__WHAT TO WORK ON__. Change every "quantity" in the data to "amount", keep all other wording as it is, and leave the pictures out of your answer.

Short-answer chart tasks
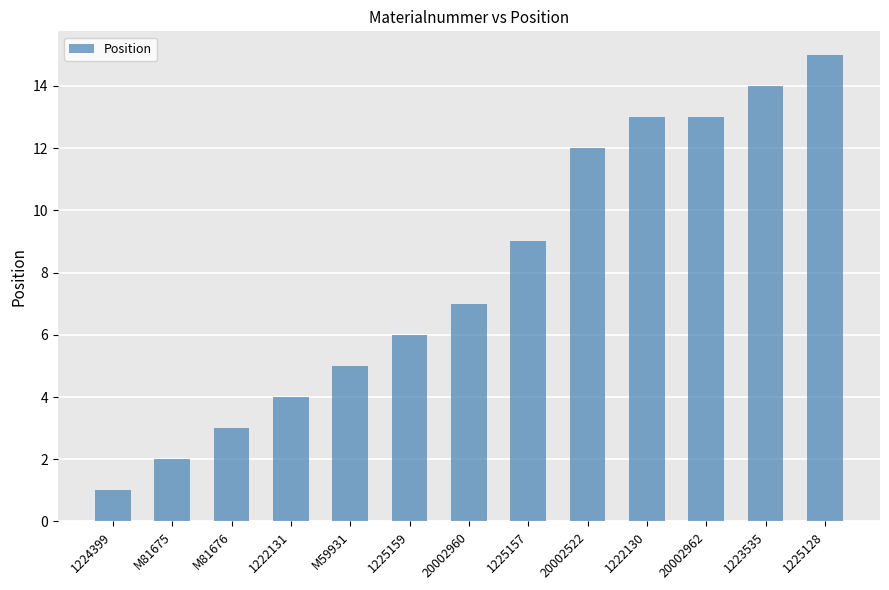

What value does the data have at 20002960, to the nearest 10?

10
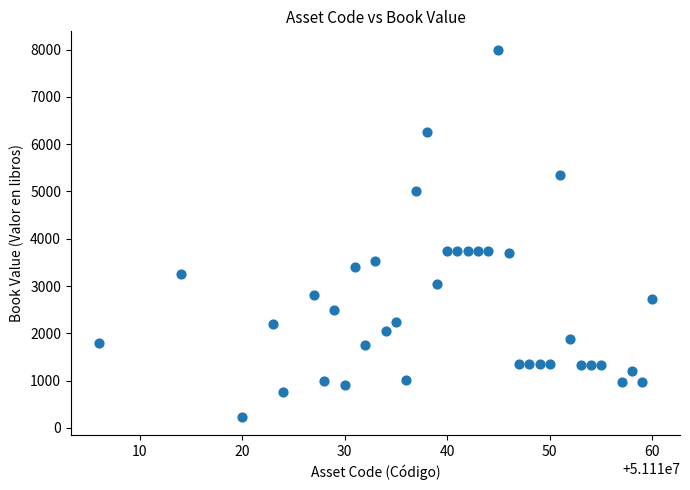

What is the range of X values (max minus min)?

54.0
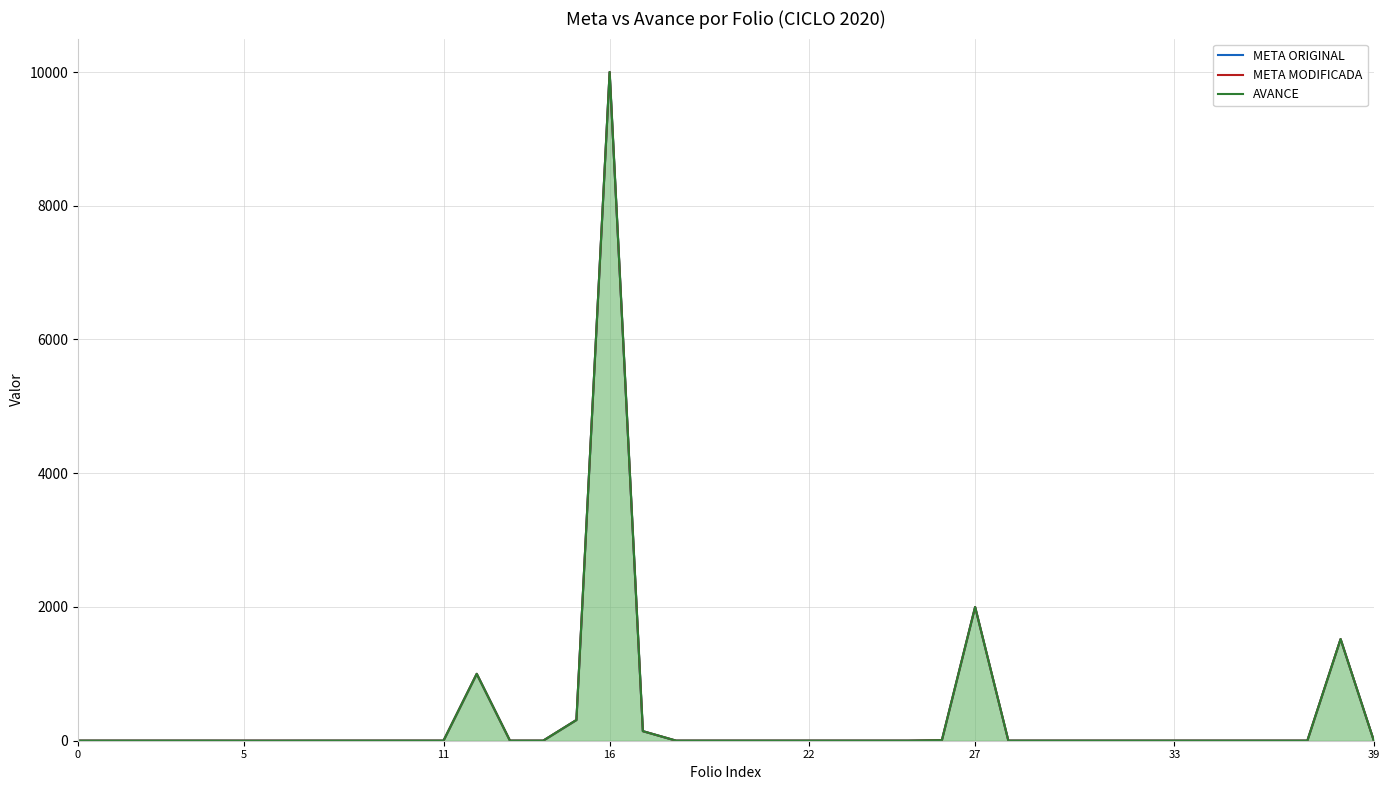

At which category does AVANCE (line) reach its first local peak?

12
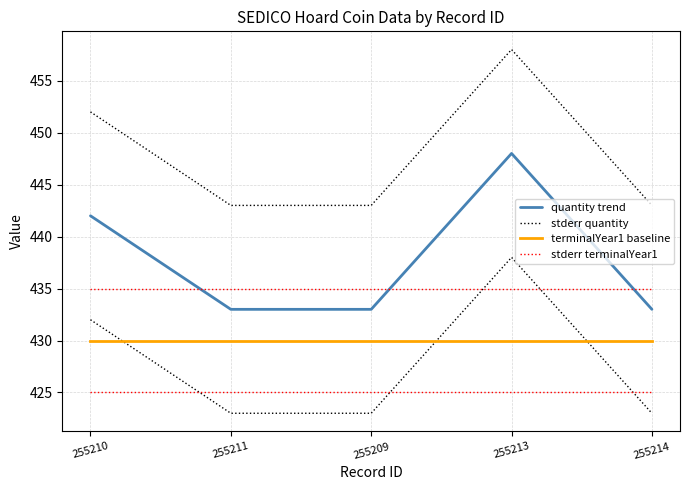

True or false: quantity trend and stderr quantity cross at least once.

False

__RESPONSE BELOW__.
What value does the data have at 20002960, to the nearest 10?

10

What is the range of X values (max minus min)?

54.0

At which category does AVANCE (line) reach its first local peak?

12

True or false: amount trend and stderr amount cross at least once.

False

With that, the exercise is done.